◆ What is being asked ◆
Reproduce the records below, swapping each "photo" for "image" and leaving everything else unchanged. Omit the pictures.

(Measuring device reading data)
══════════

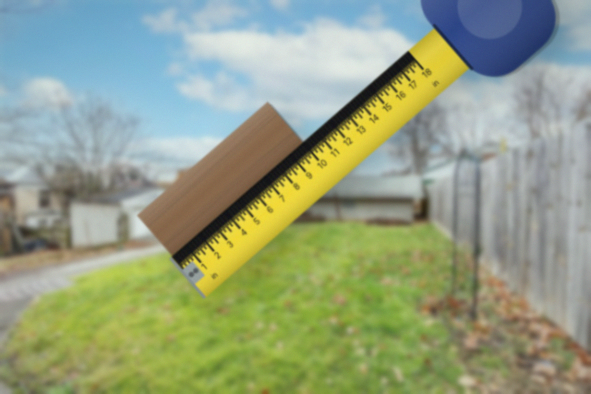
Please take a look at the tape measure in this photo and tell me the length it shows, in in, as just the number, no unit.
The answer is 10
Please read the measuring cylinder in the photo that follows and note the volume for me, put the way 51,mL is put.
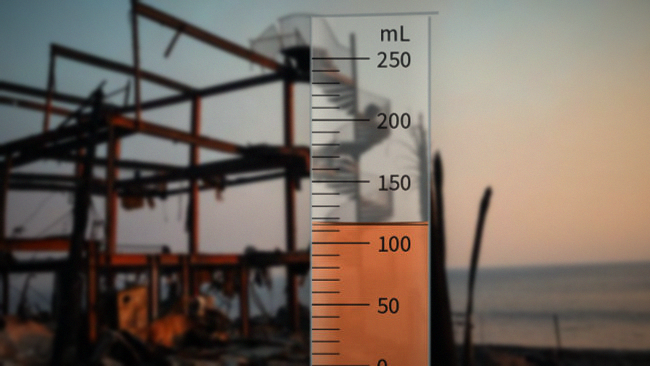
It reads 115,mL
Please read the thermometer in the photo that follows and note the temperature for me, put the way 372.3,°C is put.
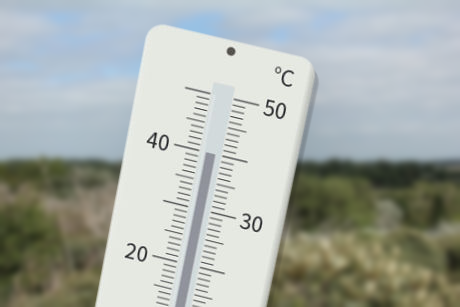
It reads 40,°C
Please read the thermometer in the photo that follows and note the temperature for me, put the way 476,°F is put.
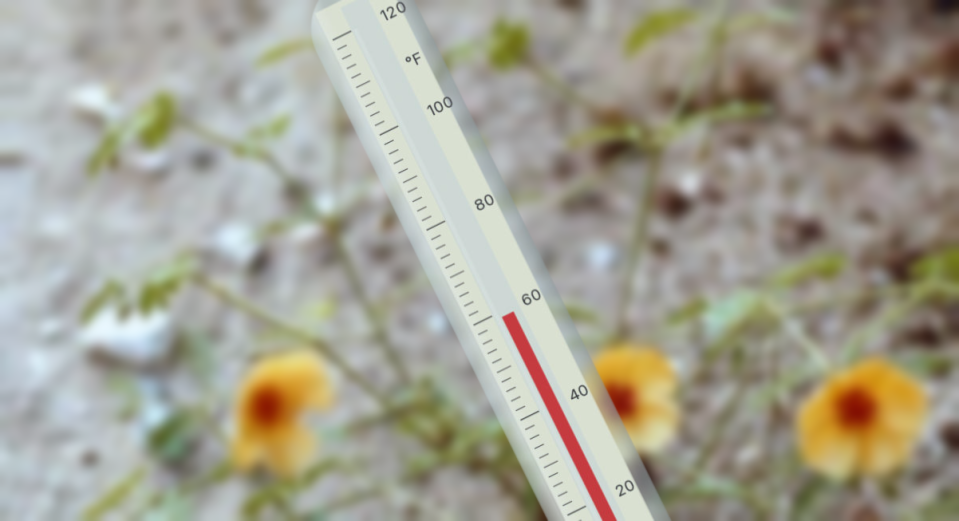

══════════

◆ Answer to the exercise ◆
Please take a look at the tape measure in this image and tell me the length it shows, in in, as just the number, no unit.
The answer is 10
Please read the measuring cylinder in the image that follows and note the volume for me, put the way 51,mL is put.
It reads 115,mL
Please read the thermometer in the image that follows and note the temperature for me, put the way 372.3,°C is put.
It reads 40,°C
Please read the thermometer in the image that follows and note the temperature for me, put the way 476,°F is put.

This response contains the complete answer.